**Task list:**
1) Condense the paragraph of the employment agreement excerpt that begins "3.1. EMPLOYMENT TERM" into a bulleted list that keeps its main facts.
2) According to the employment agreement excerpt, what portion of the salary is each day of paid holiday treated as equal to when calculating a deduction for excess holiday taken?
3) Continue the employment agreement excerpt from the point where it stops.

*** Given passage ***

2.4.3.  VACATION. The Executive shall be entitled to five (5) weeks paid vacation per calendar year, with vacation time in calendar 2006 being a pro-rata four (4) weeks. The Executive will be entitled to payment in lieu of holidays accrued pro rata but not taken as at the date of termination of employment. If the Executive has taken more holiday than his accrued entitlement at the date of termination of his employment, the Company shall be entitled to deduct the appropriate amount from any payments due to the Executive (on the basis that each day of paid holiday is equal to 1/260 of the salary).
 
3.  EMPLOYMENT TERM; TERMINATION
 
3.1.  EMPLOYMENT TERM. The Executive’s employment hereunder shall commence on April 1, 2006 and, except as otherwise provided in Section 3.2 hereof, shall continue until March 31, 2009 (the “Initial Term”). No previous employment of the Executive shall count as part of his continuous period of employment. Thereafter, this Agreement shall continue, subject to the terms of this Agreement unless either (i) Employer and Executive agree to a new employment agreement, or (ii) until terminated by either party giving the other not less than three [3] months prior notice in writing, such notice to expire no earlier than March 31, 2009. Upon termination of this Agreement pursuant to this Sections 3.1 or 3.2 hereof, Executive shall be released from any duties hereunder (except as set forth in Section 5 hereof) and the obligations of Employer to Executive shall be as set forth in Sections 3.4 and 3.5 hereof only.
 
 
3.2.   SUMMARY DISMISSAL. If the Executive:
 
 
- 3 -

 
 
3.2.1.  in the reasonable opinion of the Company fails or neglects efficiently and diligently to discharge his/her duties or is guilty of any serious or (after having received a written warning from the CEO, COO or other Senior Corporate Executive) repeated breach of his obligations under this agreement (including any consent granted under it); or
 
3.2.2.  is guilty of serious misconduct or any other conduct which affects or in the reasonable opinion of the Company is likely to affect prejudicially the interests of the Company or any of its subsidiaries or is convicted of an arrestable offence (other than a road traffic offence for which a non-custodial penalty is imposed); or
 
3.2.3.  becomes bankrupt or makes any arrangement or composition with his/her creditors; or
 
3.2.4.  is disqualified from being a director of any company by reason of an order made by any competent court; or
 
3.2.5.  resigns as a director without the prior consent of the CEO; or
 
3.2.6.  is guilty of any breach or non-observance of any code of conduct, rule or regulation adopted by the Company or by any regulatory body or fails or ceases to be registered (where such registration is, in the opinion of the Company, required for the performance of his duties) by any regulatory body in the United Kingdom or elsewhere,
 
3.2.7.  the Company may (whether or not any notice of termination has been given under Section 3.2) by written notice to the Executive terminate this Agreement with immediate effect. A notice under paragraph 3.2.1 may be given by the Company to the Executive within 90 days of the end of any such period or periods of incapacity referred to in that paragraph.

*** End of Given passage ***
*** Data extracts ***

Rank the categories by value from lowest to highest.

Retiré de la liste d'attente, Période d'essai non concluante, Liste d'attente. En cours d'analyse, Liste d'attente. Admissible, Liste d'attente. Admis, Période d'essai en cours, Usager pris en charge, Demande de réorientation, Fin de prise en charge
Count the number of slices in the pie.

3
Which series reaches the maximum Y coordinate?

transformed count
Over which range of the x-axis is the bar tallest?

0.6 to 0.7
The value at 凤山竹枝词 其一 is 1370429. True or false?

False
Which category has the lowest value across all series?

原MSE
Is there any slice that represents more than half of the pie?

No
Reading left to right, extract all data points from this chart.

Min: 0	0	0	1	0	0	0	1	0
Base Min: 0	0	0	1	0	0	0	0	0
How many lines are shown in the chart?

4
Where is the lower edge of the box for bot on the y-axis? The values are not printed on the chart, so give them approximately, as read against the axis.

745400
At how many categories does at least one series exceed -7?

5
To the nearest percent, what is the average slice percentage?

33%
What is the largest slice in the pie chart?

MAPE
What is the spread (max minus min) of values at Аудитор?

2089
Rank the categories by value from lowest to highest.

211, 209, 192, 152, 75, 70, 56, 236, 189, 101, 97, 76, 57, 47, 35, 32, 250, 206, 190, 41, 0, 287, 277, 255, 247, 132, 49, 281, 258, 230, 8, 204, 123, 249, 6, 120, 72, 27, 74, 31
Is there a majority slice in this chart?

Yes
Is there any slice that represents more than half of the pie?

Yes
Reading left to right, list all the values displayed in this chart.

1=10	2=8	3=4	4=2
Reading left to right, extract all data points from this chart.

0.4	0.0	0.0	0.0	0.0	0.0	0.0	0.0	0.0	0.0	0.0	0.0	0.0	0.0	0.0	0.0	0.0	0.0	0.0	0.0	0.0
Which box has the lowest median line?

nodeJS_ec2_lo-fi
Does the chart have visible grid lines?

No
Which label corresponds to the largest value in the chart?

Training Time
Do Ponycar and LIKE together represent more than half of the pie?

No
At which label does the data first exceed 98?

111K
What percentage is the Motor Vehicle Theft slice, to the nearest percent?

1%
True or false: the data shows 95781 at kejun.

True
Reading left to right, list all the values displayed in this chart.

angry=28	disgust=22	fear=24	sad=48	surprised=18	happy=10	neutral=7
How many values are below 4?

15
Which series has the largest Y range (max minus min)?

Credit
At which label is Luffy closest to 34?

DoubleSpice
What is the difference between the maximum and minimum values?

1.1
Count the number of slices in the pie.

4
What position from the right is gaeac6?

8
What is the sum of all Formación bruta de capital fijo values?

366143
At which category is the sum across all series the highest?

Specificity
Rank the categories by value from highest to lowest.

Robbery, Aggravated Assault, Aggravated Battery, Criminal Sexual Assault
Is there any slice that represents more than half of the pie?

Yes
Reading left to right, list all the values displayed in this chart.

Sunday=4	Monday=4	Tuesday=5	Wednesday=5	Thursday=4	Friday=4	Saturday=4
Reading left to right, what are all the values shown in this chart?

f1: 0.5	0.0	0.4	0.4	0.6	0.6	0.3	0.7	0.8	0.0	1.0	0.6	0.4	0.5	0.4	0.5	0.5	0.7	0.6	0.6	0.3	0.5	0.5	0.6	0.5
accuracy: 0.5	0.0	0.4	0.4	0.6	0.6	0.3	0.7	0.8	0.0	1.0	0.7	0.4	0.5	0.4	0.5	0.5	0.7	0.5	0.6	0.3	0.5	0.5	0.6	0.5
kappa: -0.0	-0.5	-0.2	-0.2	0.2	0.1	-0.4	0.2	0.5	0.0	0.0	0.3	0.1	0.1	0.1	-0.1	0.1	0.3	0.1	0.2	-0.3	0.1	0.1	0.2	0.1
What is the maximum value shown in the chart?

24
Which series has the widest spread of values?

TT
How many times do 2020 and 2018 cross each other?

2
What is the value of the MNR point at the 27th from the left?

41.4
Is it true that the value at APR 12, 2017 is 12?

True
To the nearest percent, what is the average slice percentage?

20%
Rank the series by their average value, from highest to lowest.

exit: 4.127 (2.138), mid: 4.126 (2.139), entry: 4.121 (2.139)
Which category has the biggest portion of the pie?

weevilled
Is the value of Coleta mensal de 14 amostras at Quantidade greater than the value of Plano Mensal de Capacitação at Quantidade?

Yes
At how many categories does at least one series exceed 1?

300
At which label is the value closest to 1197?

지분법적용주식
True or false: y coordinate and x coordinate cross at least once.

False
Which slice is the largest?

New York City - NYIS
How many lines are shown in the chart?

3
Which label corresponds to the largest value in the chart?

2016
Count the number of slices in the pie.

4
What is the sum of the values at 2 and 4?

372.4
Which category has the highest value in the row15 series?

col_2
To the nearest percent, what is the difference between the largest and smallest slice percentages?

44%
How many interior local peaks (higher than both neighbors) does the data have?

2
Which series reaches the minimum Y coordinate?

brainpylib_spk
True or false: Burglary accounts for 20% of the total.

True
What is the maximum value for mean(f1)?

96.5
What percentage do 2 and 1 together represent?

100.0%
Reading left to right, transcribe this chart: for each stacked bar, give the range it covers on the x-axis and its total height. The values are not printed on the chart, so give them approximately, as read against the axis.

*** End of Data extracts ***

**Outputs by task:**
1)
- Employment begins on April 1, 2006.
- The Initial Term runs until March 31, 2009, except as otherwise provided in Section 3.2.
- No previous employment of the Executive counts toward his continuous period of employment.
- After the Initial Term, the Agreement continues on its terms unless Employer and Executive agree to a new employment agreement or either party ends it with at least three months' prior written notice. That notice may expire no earlier than March 31, 2009.
- On termination under Section 3.1 or 3.2, the Executive is released from his duties, except those in Section 5. Employer's obligations to the Executive are then limited to those in Sections 3.4 and 3.5.

2) Each day of paid holiday is treated as equal to 1/260 of the salary.

3)
 
3.2.8.  The Company may at any time (whether or not any notice of termination has been given under Section 3.1) terminate the Agreement with immediate effect by giving notice in writing to the other party on terms that the Company will pay to the Executive, in lieu of notice under Section 3.1, the salary in the amount and at the times it would have paid to the Executive if the Company had given notice of termination of the Agreement in accordance with Section 3.1 or, if notice has previously been given under that Section, as if the Agreement terminated on the expiry of the remainder of the period of notice. If the Executive is paid salary in lieu of notice he will not be entitled to any additional payment in respect of holiday which he would otherwise have accrued during the notice period or the remainder of the notice period.
 
 
- 4 -

 
 
3.3.   GARDEN LEAVE. Section 3.1 does not limit the Company's right to suspend any of the Executive's duties and powers under Section 1.2 during any period after notice of termination of the Agreement has been given by the Company or the Executive. In particular, the Company may exercise this right where the Executive leaves the Company's employment in circumstances where it is reasonable for the Company to believe that he is or is about to become concerned in a business carried on, or about to commence, which is, or is likely to be, competitive with any part of the business of any group Company with which the Executive was engaged or concerned in the 12 months before the suspension started. In addition or alternatively, the Company may during the whole or any part of such period of notice require the Executive to perform duties (including any modified duties arising from an exercise by the Company of its rights under Section 1.2) at such locations as the Company may require consistent with Section 1.1. Throughout any such period of suspension the Executive's salary and other benefits to which he is entitled under this Agreement shall continue to be paid or provided by the Company. At any time during such period the Executive will, at the request of the Company, immediately resign, without claim for compensation, his/her office as a director of the Company and any directorship or other office held by him in any group Company.
 
3.4.   OBLIGATIONS OF THE EXECUTIVE DURING SUSPENSION OR ON TERMINATION OF THIS AGREEMENT. On the termination of the Agreement in any way (whether lawfully or otherwise) or on either party giving notice of termination of this Agreement or on the Company exercising its right of suspension as mentioned in Section 3.3, the Executive will immediately:
 
3.4.1.  resign all offices held by him in any group Company (without prejudice to the rights of any party arising out of this Agreement or the termination of the Agreement);
 
3.4.2.  deliver to the Company all property in his possession, custody or under his control belonging to any group Company including (but not limited to) computer equipment, mobile phones, security and computer passes, business cards, credit and charge cards, original and copy documents or other media on which information is held in his possession relating to the business or affairs of any group Company; and
 
3.4.3.  transfer (without payment) to the Company (or as the Company may direct) any qualifying or nominee shares provided by it or any third party in any group Company to him.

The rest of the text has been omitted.